- AIM OF THE EXERCISE
Where the string "select" occurs in a line of the data below, that line should be copied.

User interface change data:
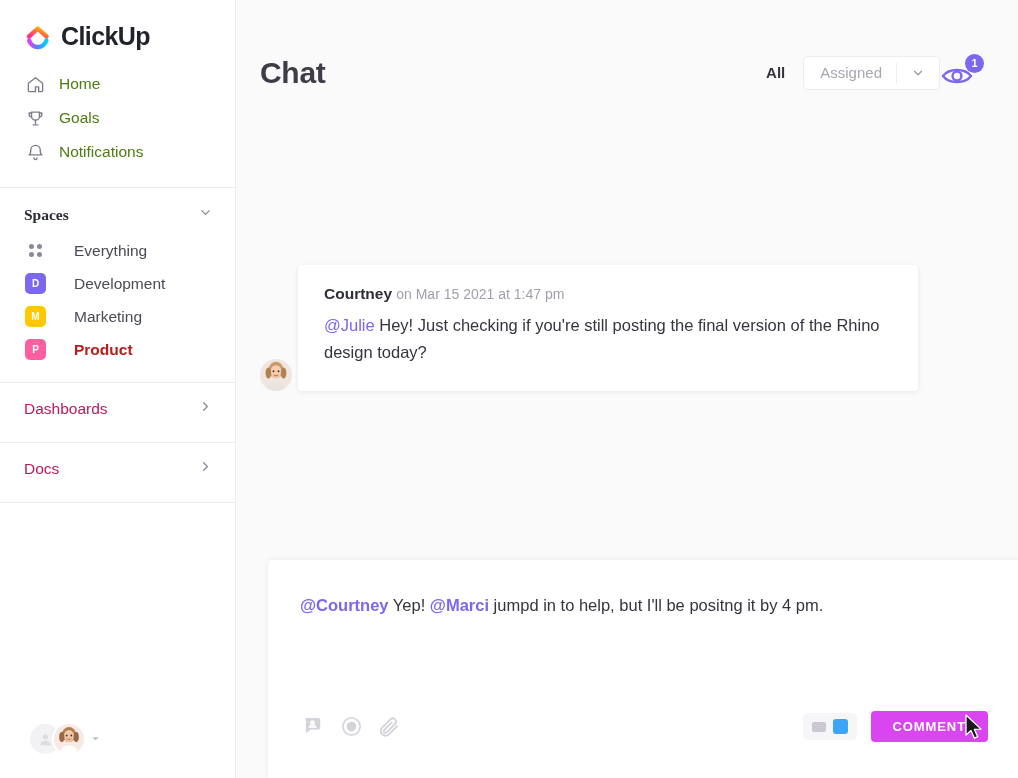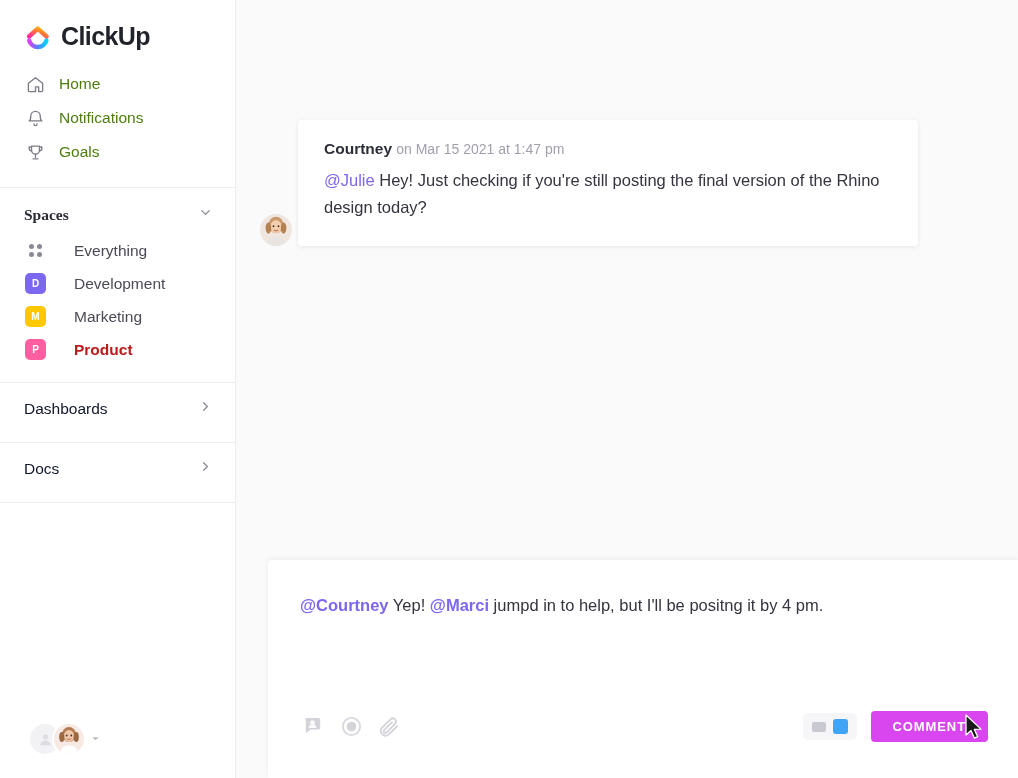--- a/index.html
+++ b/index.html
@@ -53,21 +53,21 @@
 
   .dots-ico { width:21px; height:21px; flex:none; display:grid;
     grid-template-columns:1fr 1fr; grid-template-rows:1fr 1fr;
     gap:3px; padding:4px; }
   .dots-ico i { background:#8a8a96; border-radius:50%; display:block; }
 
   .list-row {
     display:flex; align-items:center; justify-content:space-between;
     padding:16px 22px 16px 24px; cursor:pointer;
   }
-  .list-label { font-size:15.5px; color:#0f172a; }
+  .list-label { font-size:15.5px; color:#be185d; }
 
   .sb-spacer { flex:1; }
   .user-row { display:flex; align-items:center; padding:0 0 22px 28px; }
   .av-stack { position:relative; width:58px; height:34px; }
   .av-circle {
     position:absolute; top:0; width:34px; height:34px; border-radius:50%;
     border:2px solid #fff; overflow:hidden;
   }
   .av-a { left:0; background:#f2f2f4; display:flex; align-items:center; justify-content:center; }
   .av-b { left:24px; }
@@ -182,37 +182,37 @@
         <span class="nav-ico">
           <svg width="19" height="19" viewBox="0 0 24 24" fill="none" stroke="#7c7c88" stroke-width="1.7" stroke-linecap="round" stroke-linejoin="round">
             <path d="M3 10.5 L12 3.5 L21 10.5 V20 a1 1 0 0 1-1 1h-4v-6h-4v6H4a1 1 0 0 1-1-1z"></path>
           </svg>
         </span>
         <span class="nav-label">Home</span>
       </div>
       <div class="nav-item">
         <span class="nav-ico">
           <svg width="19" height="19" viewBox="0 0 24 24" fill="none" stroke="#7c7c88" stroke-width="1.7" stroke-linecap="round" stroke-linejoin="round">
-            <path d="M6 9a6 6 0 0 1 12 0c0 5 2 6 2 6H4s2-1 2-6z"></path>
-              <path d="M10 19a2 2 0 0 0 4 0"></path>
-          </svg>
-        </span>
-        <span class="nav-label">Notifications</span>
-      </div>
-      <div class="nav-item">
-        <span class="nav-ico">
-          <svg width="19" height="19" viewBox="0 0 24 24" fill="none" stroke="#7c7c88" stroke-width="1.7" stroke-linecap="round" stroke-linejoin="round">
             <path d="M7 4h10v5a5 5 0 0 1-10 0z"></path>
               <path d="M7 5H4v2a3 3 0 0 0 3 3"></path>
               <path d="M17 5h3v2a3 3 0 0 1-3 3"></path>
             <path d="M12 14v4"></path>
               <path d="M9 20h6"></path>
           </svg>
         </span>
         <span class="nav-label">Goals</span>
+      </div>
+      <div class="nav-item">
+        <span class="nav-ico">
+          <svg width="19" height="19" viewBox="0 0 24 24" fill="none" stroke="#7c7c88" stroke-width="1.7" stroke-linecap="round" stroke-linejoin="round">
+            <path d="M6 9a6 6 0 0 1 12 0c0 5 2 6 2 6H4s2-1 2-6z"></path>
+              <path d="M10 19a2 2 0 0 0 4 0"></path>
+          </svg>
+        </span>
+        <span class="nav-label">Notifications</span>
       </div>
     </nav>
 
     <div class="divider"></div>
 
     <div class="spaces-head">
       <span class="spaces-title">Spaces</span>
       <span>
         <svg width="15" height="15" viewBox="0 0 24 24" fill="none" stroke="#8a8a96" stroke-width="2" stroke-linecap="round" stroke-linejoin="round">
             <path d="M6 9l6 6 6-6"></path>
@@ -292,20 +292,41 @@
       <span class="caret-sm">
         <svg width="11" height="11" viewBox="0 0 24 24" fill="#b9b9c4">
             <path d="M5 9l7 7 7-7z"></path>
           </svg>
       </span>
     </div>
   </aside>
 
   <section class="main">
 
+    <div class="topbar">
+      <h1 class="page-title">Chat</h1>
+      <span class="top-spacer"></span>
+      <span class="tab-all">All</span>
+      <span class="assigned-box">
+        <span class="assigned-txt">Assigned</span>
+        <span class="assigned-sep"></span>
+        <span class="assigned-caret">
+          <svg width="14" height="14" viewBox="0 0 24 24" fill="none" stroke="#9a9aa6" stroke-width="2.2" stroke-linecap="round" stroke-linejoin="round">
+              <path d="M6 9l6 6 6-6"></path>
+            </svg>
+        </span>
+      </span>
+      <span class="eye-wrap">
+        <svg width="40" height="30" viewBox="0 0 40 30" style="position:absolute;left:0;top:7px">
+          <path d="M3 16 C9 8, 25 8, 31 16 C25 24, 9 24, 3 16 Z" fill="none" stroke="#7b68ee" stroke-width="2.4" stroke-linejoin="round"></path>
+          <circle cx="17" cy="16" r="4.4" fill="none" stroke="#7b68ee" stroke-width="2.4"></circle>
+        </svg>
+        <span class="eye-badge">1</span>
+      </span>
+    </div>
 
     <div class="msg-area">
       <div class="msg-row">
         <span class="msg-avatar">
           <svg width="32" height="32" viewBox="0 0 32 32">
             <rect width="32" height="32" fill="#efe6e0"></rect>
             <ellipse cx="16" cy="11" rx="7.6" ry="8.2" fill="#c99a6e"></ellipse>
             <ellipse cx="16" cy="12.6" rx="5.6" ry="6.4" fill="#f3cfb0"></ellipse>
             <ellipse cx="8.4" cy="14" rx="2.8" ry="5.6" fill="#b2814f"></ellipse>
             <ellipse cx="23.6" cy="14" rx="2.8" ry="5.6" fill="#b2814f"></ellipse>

---

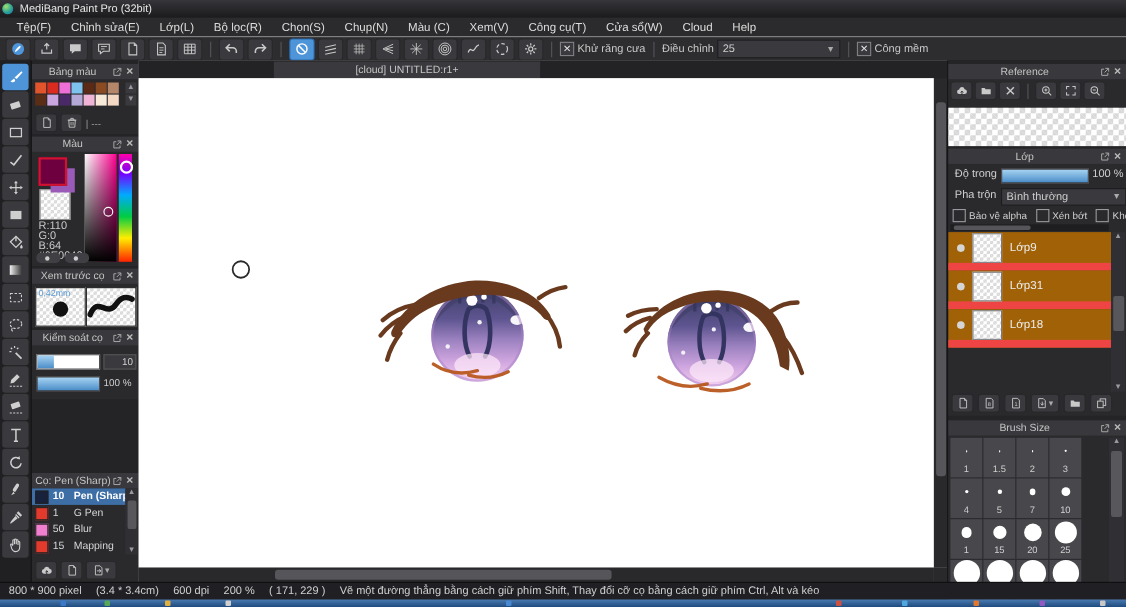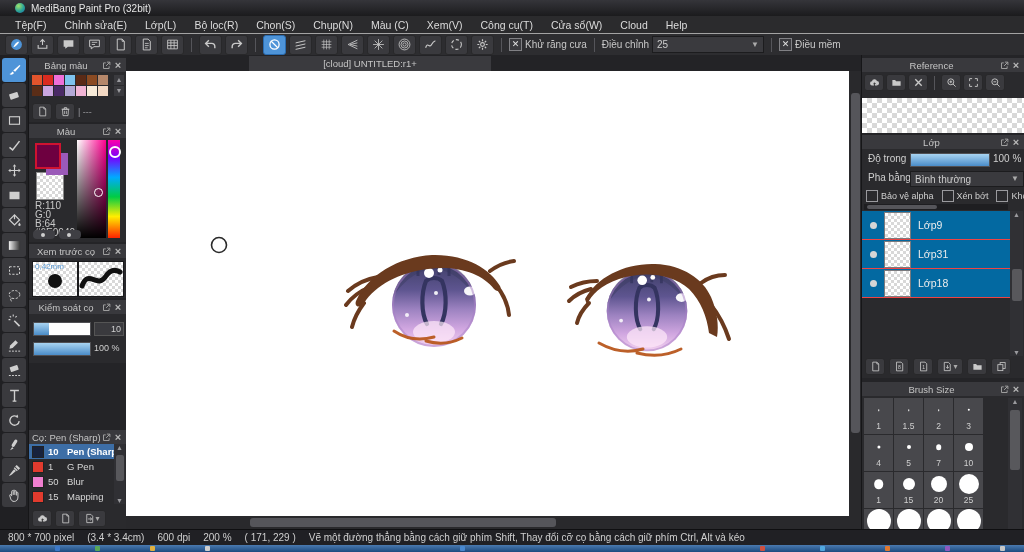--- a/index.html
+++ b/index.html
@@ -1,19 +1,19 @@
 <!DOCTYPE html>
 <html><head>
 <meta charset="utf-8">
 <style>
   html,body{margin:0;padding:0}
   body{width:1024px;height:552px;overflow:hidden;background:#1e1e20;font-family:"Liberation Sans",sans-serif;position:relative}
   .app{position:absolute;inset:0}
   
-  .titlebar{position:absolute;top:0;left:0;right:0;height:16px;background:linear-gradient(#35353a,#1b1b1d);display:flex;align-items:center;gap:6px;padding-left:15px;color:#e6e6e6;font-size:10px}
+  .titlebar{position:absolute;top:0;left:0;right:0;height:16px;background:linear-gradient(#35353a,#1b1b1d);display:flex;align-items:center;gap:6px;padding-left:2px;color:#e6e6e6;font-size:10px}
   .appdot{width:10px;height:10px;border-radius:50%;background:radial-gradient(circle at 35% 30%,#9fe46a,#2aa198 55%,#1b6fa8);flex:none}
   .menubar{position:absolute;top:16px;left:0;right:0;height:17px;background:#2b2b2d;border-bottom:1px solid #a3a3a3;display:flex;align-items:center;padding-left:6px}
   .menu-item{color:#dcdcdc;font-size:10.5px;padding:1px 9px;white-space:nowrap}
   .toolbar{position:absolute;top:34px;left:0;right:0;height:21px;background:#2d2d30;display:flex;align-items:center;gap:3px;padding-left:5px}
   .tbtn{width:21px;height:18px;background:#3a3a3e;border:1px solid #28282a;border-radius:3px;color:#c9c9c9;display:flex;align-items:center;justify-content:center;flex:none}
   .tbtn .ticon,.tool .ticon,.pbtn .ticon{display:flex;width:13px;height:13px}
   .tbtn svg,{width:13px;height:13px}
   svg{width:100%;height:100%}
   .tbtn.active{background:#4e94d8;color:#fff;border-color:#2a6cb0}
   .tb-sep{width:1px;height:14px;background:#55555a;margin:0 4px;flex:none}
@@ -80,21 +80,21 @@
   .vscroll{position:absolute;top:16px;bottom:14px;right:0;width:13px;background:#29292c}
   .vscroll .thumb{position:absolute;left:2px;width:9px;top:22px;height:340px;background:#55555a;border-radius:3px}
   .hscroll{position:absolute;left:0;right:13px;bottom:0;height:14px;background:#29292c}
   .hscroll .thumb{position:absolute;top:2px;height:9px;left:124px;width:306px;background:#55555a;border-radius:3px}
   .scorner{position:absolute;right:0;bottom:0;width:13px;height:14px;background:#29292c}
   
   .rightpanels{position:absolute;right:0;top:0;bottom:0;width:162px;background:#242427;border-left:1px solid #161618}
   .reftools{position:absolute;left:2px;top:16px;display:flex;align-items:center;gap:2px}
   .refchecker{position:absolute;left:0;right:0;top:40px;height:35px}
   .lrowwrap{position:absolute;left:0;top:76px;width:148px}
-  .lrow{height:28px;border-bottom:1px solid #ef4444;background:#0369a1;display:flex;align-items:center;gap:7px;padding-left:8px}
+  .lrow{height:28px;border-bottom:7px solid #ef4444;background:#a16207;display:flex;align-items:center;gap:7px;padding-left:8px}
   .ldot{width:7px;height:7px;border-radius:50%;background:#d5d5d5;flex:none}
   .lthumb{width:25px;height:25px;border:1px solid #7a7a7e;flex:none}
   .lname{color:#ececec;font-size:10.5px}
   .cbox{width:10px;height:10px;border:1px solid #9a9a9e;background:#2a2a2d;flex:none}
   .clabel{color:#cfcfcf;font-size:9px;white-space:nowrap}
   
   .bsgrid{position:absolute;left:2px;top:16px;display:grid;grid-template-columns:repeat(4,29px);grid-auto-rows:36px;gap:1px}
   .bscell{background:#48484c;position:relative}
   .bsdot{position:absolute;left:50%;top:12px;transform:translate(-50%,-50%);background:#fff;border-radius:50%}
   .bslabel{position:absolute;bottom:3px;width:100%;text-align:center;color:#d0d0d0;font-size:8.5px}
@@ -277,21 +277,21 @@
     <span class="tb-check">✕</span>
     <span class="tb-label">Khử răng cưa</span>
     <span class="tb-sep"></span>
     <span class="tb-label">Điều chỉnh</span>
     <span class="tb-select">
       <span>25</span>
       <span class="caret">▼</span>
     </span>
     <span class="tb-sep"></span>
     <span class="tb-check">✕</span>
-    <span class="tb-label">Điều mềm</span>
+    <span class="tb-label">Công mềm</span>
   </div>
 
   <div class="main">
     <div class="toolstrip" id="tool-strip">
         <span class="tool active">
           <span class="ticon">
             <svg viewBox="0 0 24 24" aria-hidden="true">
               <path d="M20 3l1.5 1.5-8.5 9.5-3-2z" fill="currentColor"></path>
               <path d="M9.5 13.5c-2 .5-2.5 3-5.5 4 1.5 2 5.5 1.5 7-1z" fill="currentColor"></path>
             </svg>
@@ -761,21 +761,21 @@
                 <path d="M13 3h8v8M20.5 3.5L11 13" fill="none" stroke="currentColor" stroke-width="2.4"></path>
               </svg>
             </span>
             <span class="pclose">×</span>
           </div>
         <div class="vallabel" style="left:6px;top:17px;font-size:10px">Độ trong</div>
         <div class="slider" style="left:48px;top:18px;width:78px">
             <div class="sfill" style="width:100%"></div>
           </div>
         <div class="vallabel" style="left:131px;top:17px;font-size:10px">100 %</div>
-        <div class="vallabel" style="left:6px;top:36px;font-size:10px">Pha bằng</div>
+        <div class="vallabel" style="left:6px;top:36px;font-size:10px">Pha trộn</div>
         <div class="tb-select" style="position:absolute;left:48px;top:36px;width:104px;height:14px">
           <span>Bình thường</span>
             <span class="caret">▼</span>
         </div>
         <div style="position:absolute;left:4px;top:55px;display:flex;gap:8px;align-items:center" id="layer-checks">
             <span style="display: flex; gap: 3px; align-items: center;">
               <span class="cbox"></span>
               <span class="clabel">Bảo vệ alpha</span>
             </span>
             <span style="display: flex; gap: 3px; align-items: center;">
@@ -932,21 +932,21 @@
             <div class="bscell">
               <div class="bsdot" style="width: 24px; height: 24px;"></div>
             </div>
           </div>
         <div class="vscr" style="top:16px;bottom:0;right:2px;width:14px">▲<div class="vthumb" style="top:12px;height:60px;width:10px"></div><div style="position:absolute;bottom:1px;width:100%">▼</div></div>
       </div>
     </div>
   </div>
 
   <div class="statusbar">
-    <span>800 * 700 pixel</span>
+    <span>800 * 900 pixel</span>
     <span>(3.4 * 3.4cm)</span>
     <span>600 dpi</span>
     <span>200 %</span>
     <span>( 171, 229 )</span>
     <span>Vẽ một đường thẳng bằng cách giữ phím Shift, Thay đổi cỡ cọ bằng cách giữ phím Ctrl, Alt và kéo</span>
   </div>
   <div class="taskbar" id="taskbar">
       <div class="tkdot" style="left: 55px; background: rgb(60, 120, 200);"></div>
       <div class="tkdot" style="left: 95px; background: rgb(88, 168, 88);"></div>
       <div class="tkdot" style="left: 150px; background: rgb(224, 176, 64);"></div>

...

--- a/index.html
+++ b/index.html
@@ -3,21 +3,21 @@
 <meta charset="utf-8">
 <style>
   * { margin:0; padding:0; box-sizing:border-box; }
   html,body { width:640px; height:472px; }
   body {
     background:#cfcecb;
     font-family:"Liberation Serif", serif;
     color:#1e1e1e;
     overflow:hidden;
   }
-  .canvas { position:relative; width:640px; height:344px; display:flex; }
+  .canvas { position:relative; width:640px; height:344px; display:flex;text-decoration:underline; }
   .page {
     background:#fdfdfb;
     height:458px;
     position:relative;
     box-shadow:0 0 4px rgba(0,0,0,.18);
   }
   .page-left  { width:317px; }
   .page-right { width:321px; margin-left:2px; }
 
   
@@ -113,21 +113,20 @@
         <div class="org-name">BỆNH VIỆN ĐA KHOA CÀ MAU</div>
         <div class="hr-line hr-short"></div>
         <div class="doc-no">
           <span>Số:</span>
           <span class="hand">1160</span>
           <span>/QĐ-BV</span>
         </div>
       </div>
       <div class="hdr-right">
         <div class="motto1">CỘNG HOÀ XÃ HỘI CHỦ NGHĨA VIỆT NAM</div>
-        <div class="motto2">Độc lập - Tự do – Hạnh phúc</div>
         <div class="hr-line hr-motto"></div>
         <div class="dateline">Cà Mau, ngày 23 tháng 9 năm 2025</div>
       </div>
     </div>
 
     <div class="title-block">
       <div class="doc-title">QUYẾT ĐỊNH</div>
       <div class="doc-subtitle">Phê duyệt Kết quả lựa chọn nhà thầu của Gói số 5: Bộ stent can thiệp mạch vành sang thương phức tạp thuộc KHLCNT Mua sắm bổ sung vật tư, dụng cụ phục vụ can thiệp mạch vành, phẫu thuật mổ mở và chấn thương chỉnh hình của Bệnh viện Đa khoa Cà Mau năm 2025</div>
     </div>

- OUTPUT FOR THIS TASK
     <span class="tb-select">
         <div class="tb-select" style="position:absolute;left:48px;top:36px;width:104px;height:14px">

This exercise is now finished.